Noah Lyles, the world champion in the 200m, said he was relieved “because my first concern is that everybody would be healthy and everybody would have a fair place to compete.” Training in Central Florida has been curtailed to grassy, trail-like areas around woods where people are walking dogs.
“We can’t really sprint,” said Lyles, who is spending more time playing video games and working on an EP he has planned to release in the next few months. “Not a lot we can do, just kind of a little bit of running on the grass. Some plyometrics. Just an hour or two, and then you go back and quarantine. It’s just a little bit of something to not go crazy.”
Pita Taufatofua, the Tongan flag bearer sensation from Rio and PyeongChang, had already qualified for the Tokyo Games in taekwondo. He will continue to try to qualify in a second sport of kayak.
“Either way this is the right decision and now athletes can focus on looking after themselves and their families,” he posted. “Personally I will keep pushing on my kayak just Incase [sic] there is that chance that a miracle will happen and I get to represent Tonga on the Taekwondo mats and in the Kayak in Tokyo. I will use the extra year to be the best athlete and person that I can be.”

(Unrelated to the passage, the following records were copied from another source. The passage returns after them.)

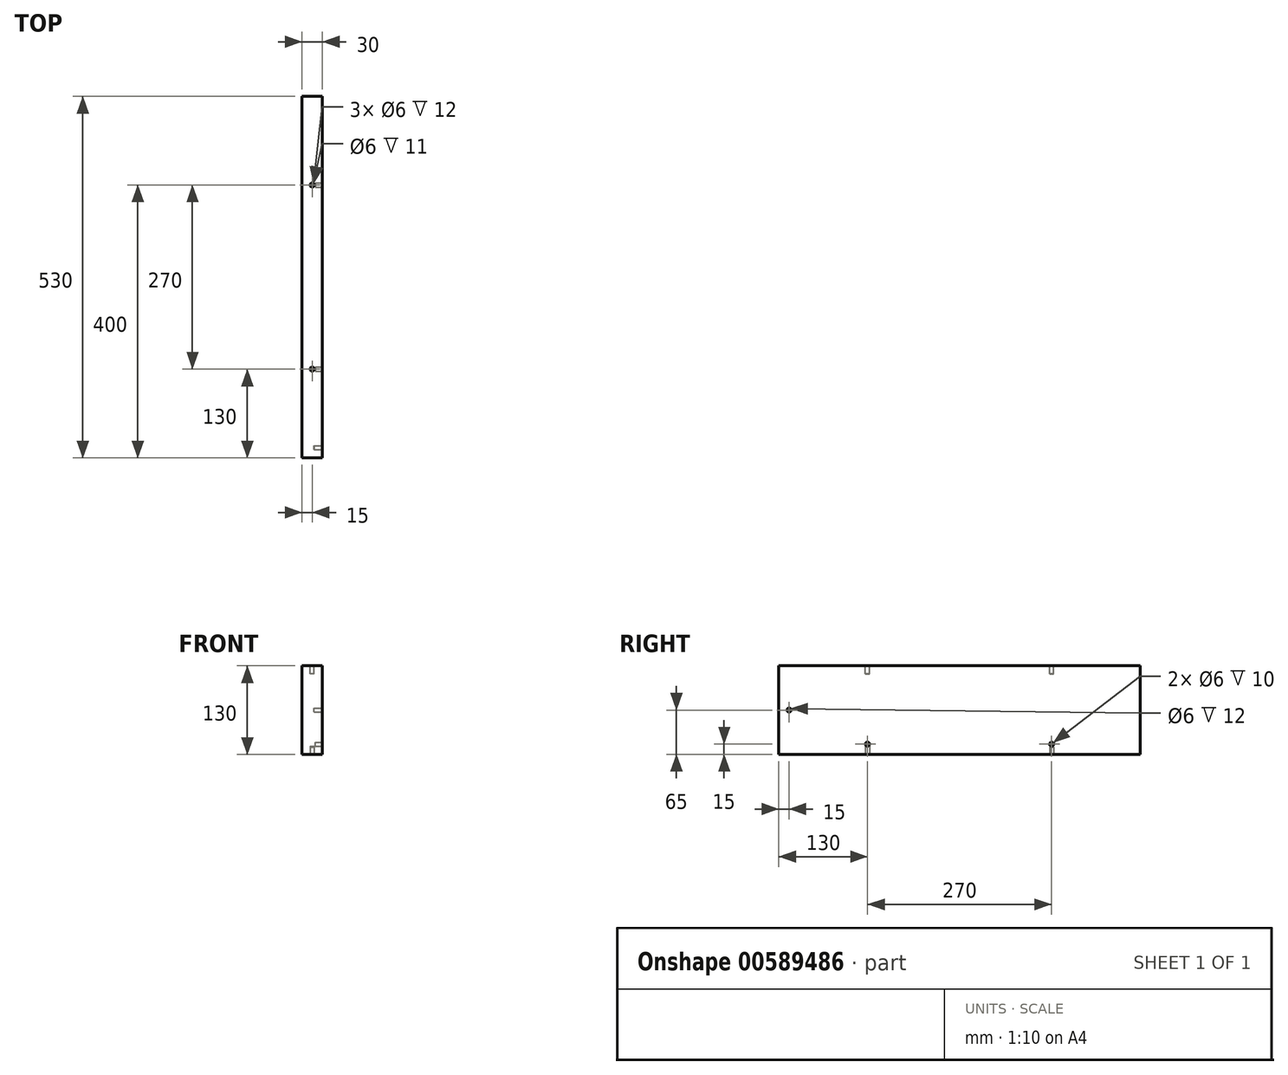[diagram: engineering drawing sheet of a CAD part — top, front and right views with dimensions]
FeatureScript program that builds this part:
annotation { "Feature Type Name" : "Feature", "Feature Type Description" : "" }
export const myFeature = defineFeature(function(context is Context, id is Id, definition is map)
    precondition{}
    {
        {
            var Q0;
            Q0=qCreatedBy(makeId("Right.planeOp"),FACE);
            var sketch = newSketch(context, id + "F0", { "sketchPlane" : qUnion([Q0])});
            skLineSegment(sketch, "E0.bottom", {"start": v(0, 0) * mm, "end": v(530, 0) * mm});
            skLineSegment(sketch, "E0.top", {"start": v(0, 130) * mm, "end": v(530, 130) * mm});
            skLineSegment(sketch, "E0.left", {"start": v(0, 0) * mm, "end": v(0, 130) * mm});
            skLineSegment(sketch, "E0.right", {"start": v(530, 0) * mm, "end": v(530, 130) * mm});
            skSolve(sketch);
        }
        {
            var Q0;
            Q0=makeQuery(id+"F0.imprint","IMPRINT",FACE,{"disambiguationData":[TD([[makeQuery(id+"F0.imprint","IMPRINT",EDGE,{"derivedFrom":sQuery(id+"F0.wireOp",EDGE,"E0.bottom")}),1.0]])]});
            extrude(context, id + "F1", {"entities" : qUnion([Q0]), "depth" : 30 * mm, "offsetDistance" : 25 * mm});
        }
        {
            var Q0;
            Q0=makeQuery(id+"F1.opExtrude","SWEPT_FACE",FACE,{"disambiguationData":[OSD([sQuery(id+"F0.wireOp",EDGE,"E0.bottom")])]});
            var sketch = newSketch(context, id + "F2", { "sketchPlane" : qUnion([Q0])});
            skCircle(sketch, "E1", {"center": v(15, -130) * mm, "radius": 3 * mm});
            skPoint(sketch, "E1.centerSnap0", {"position": v(15, 0) * mm});
            skSolve(sketch);
        }
        {
            var Q0;
            Q0=makeQuery(id+"F2.imprint","IMPRINT",FACE,{"disambiguationData":[TD([[makeQuery(id+"F2.imprint","IMPRINT",EDGE,{"derivedFrom":sQuery(id+"F2.wireOp",EDGE,"E1")}),1.0]])]});
            extrude(context, id + "F3", {"entities" : qUnion([Q0]), "operationType" : NewBodyOperationType.REMOVE, "oppositeDirection" : true, "depth" : 12 * mm, "offsetDistance" : 25 * mm});
        }
        {
            var Q0;
            Q0=makeQuery(id+"F1.opExtrude","SWEPT_FACE",FACE,{"disambiguationData":[OSD([sQuery(id+"F0.wireOp",EDGE,"E0.bottom")])]});
            var sketch = newSketch(context, id + "F4", { "sketchPlane" : qUnion([Q0])});
            skCircle(sketch, "E2", {"center": v(15, -400) * mm, "radius": 3 * mm});
            skPoint(sketch, "E2.centerSnap0", {"position": v(15, -530) * mm});
            skSolve(sketch);
        }
        {
            var Q0;
            Q0=makeQuery(id+"F4.imprint","IMPRINT",FACE,{"disambiguationData":[TD([[makeQuery(id+"F4.imprint","IMPRINT",EDGE,{"derivedFrom":sQuery(id+"F4.wireOp",EDGE,"E2")}),1.0]])]});
            extrude(context, id + "F5", {"entities" : qUnion([Q0]), "operationType" : NewBodyOperationType.REMOVE, "oppositeDirection" : true, "depth" : 11 * mm, "offsetDistance" : 25 * mm});
        }
        {
            var Q0;
            Q0=makeQuery(id+"F1.opExtrude","SWEPT_FACE",FACE,{"disambiguationData":[OSD([sQuery(id+"F0.wireOp",EDGE,"E0.top")])]});
            var sketch = newSketch(context, id + "F6", { "sketchPlane" : qUnion([Q0])});
            skCircle(sketch, "E3.0", {"center": v(15, 400) * mm, "radius": 3 * mm});
            skCircle(sketch, "E4.0", {"center": v(15, 130) * mm, "radius": 3 * mm});
            skSolve(sketch);
        }
        {
            var Q0;
            Q0=makeQuery(id+"F6.imprint","IMPRINT",FACE,{"disambiguationData":[TD([[makeQuery(id+"F6.imprint","IMPRINT",EDGE,{"derivedFrom":sQuery(id+"F6.wireOp",EDGE,"E4.0")}),1.0]])]});
            var Q1;
            Q1=makeQuery(id+"F6.imprint","IMPRINT",FACE,{"disambiguationData":[TD([[makeQuery(id+"F6.imprint","IMPRINT",EDGE,{"derivedFrom":sQuery(id+"F6.wireOp",EDGE,"E3.0")}),1.0]])]});
            extrude(context, id + "F7", {"entities" : qUnion([Q0, Q1]), "operationType" : NewBodyOperationType.REMOVE, "oppositeDirection" : true, "depth" : 12 * mm, "offsetDistance" : 25 * mm});
        }
        {
            var Q0;
            Q0=makeQuery(id+"F1.opExtrude","CAP_FACE",FACE,{"disambiguationData":[OSD([sQuery(id+"F0.wireOp",EDGE,"E0.bottom"),sQuery(id+"F0.wireOp",EDGE,"E0.top"),sQuery(id+"F0.wireOp",EDGE,"E0.left"),sQuery(id+"F0.wireOp",EDGE,"E0.right")])],"isStart":false});
            var sketch = newSketch(context, id + "F8", { "sketchPlane" : qUnion([Q0])});
            skCircle(sketch, "E5", {"center": v(130, 15) * mm, "radius": 3 * mm});
            skCircle(sketch, "E6", {"center": v(400, 15) * mm, "radius": 3 * mm});
            skSolve(sketch);
        }
        {
            var Q0;
            Q0=makeQuery(id+"F8.imprint","IMPRINT",FACE,{"disambiguationData":[TD([[makeQuery(id+"F8.imprint","IMPRINT",EDGE,{"derivedFrom":sQuery(id+"F8.wireOp",EDGE,"E6")}),1.0]])]});
            var Q1;
            Q1=makeQuery(id+"F8.imprint","IMPRINT",FACE,{"disambiguationData":[TD([[makeQuery(id+"F8.imprint","IMPRINT",EDGE,{"derivedFrom":sQuery(id+"F8.wireOp",EDGE,"E5")}),1.0]])]});
            extrude(context, id + "F9", {"entities" : qUnion([Q0, Q1]), "operationType" : NewBodyOperationType.REMOVE, "oppositeDirection" : true, "depth" : 10 * mm, "offsetDistance" : 25 * mm});
        }
        {
            var Q0;
            Q0=makeQuery(id+"F1.opExtrude","CAP_FACE",FACE,{"disambiguationData":[OSD([sQuery(id+"F0.wireOp",EDGE,"E0.bottom"),sQuery(id+"F0.wireOp",EDGE,"E0.top"),sQuery(id+"F0.wireOp",EDGE,"E0.left"),sQuery(id+"F0.wireOp",EDGE,"E0.right")])],"isStart":false});
            var sketch = newSketch(context, id + "F10", { "sketchPlane" : qUnion([Q0])});
            skCircle(sketch, "E7", {"center": v(15, 65) * mm, "radius": 3 * mm});
            skSolve(sketch);
        }
        {
            var Q0;
            Q0=makeQuery(id+"F10.imprint","IMPRINT",FACE,{"disambiguationData":[TD([[makeQuery(id+"F10.imprint","IMPRINT",EDGE,{"derivedFrom":sQuery(id+"F10.wireOp",EDGE,"E7")}),1.0]])]});
            extrude(context, id + "F11", {"entities" : qUnion([Q0]), "operationType" : NewBodyOperationType.REMOVE, "oppositeDirection" : true, "depth" : 12 * mm, "offsetDistance" : 25 * mm});
        }
    });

Des Linden, a two-time Olympian, was fourth at the Feb. 29 Olympic Marathon Trials, just missing the team of three women. Any changes to any Olympic qualifying procedures have not been announced, but she was adamant that the U.S. marathon team not change.
“Anybody suggesting the Marathon Trials be re-run, just stop,” she tweeted. “There are 6 athletes who actually have so much to celebrate during this tough time, please don’t crap on their parade.”
France’s Kevin Mayer is the world-record holder in the decathlon. The Olympic decathlon champion is commonly labeled the world’s greatest athlete.
“No problem,” Mayer tweeted, “we can wait.”
Great Britain’s Katarina Johnson-Thompson is the reigning world champion in the heptathlon, which crowns the world’s best female athlete.
“Waited 8 years for this, what’s another 1 in the grand scheme of things?” she tweeted. “As an athlete, it’s heartbreaking news about the olympics being postponed until 2021, but it’s for all the right reasons and the safety of everyone!”
Lilly King, the finger-wagging Rio Olympic breaststroke champion, posted, “Just one more year to get better.”
Eliud Kipchoge, the world-record holder in the iconic Olympic event of the marathon, called it “a very wise decision” to postpone.
“I look forward to come back to Japan to defend my Olympic title next year and look forward to witness a wonderful event,” Kipchoge posted. “I wish everybody good health in these challenging times.”
Carli Lloyd, a two-time Olympic champion soccer player and World Cup star for the U.S., was already, before the postponement, bidding to become the oldest U.S. Olympic soccer player in history at age 38.
“This is bigger than sports. It’s bigger than an Olympics,” she said in a video interview with an ABC affiliate. “I think it was definitely the right call. Disappointed … but I think for the safety of everybody, it’s definitely the best thing”
Powerful Frenchman Teddy Riner, who won 154 straight judo matches from 2010 until February, summed it up.
“See you in 2021, Tokyo,” he posted. “First, we have to win a huge fight.”